- Cowart in 1940
- Born: Gwendolyne Elizabeth Cowart April 24, 1920 Greenville, South Carolina, US
- Died: February 28, 2003 (aged 82) Houston, Texas, US
- Other names: Gwendolyne Cowart Hickerson, Elizabeth Gwendolyne Hickerson
- Occupation: Pilot
- Known for: WASP during World War II
- Awards: Congressional Gold Medal (2009)

= Gwendolyne Cowart =

American pilot

Gwendolyne Elizabeth Cowart (April 24, 1920 – February 28, 2003) was an American pilot who served as a Women Airforce Service Pilot (WASP) during World War II.

== Early life ==
Gwendolyne Elizabeth Cowart was born in Greenville, South Carolina, in 1920, the daughter of James Monroe Cowart and Louie Leonie Lester Cowart. Her father was a locomotive engineer; her parents were divorced in 1928. She was raised by her mother in Georgia, and as a young woman performed on roller skates in shows. She attended Mount de Sales Academy in Macon, Georgia.

== Career ==
Cowart was "the youngest girl in the South to get a commercial flying license," and was an officer in Atlanta's Southeastern Aviatrix Association in 1940. That year, she made news for landing a plane in a cow pasture after it ran out of fuel.

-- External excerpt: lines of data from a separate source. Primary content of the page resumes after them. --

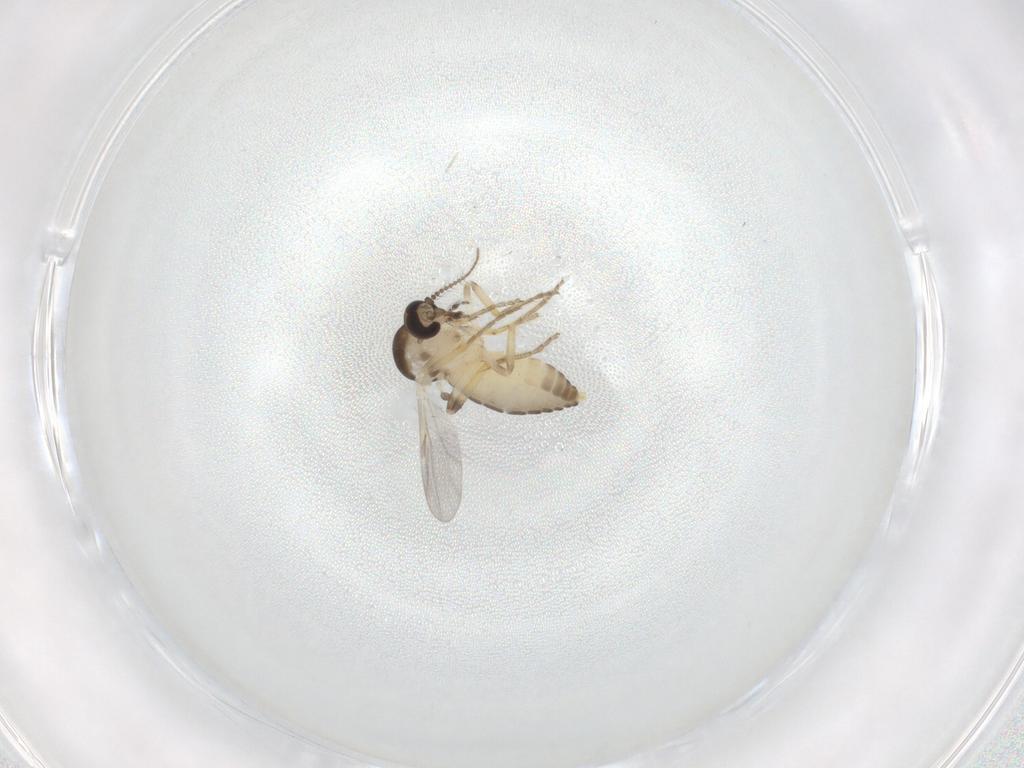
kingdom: Animalia
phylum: Arthropoda
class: Insecta
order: Diptera
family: Ceratopogonidae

During World War II, Cowart first served as an assistant instrument instructor for the U.S. Navy at Camp Gordon, before she became a Women Airforce Service Pilot (WASP). She trained to fly pursuit fighter aircraft at Avenger Field in Sweetwater, Texas, and was assigned to New Castle Army Air Base in Delaware.

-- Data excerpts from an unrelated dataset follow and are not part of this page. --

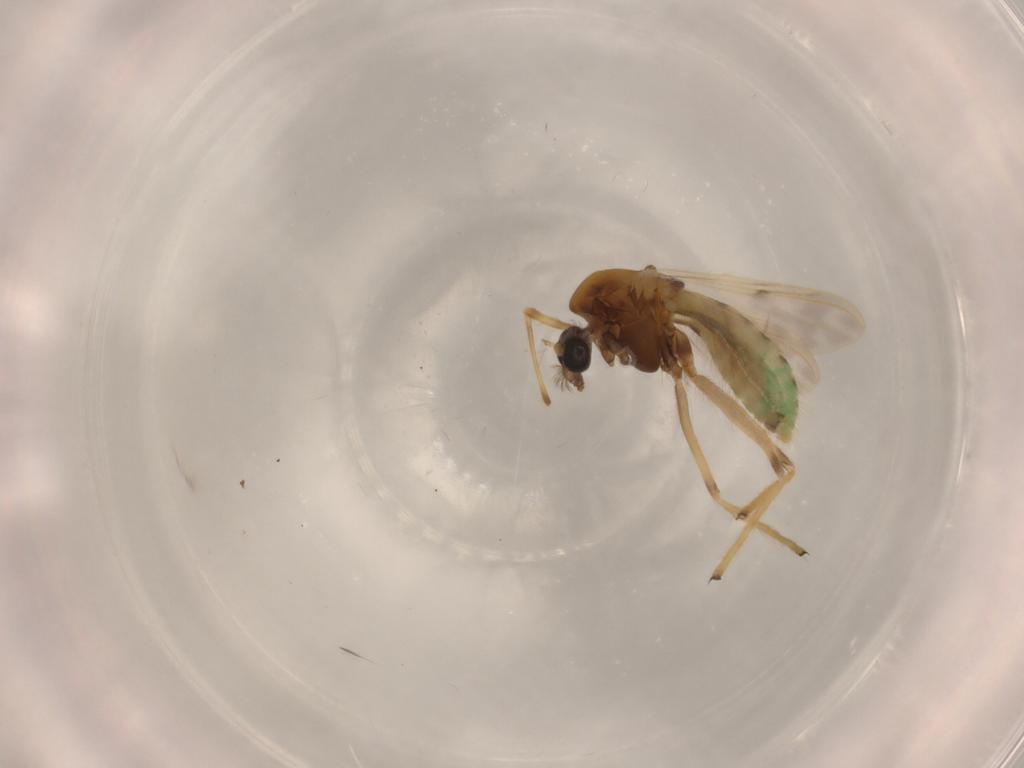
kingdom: Animalia
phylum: Arthropoda
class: Insecta
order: Diptera
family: Chironomidae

She was a member of the Women's Flight Training Detachment headed by Jacqueline Cochran. She ferried P-38s and P-47s across the United States. "You know, you can pick up a nice 350 miles an hour in those ships," she told an interviewer in 1944. Later in life, she worked as an artist for the Corpus Christi Independent School District.

== Personal life ==
Cowart married fellow pilot James Hickerson. She had a son, Gary Hickerson. She died in 2003, in Houston, Texas, aged 82 years. She was named in the listing of WASPs awarded a posthumous Congressional Gold Medal in 2009.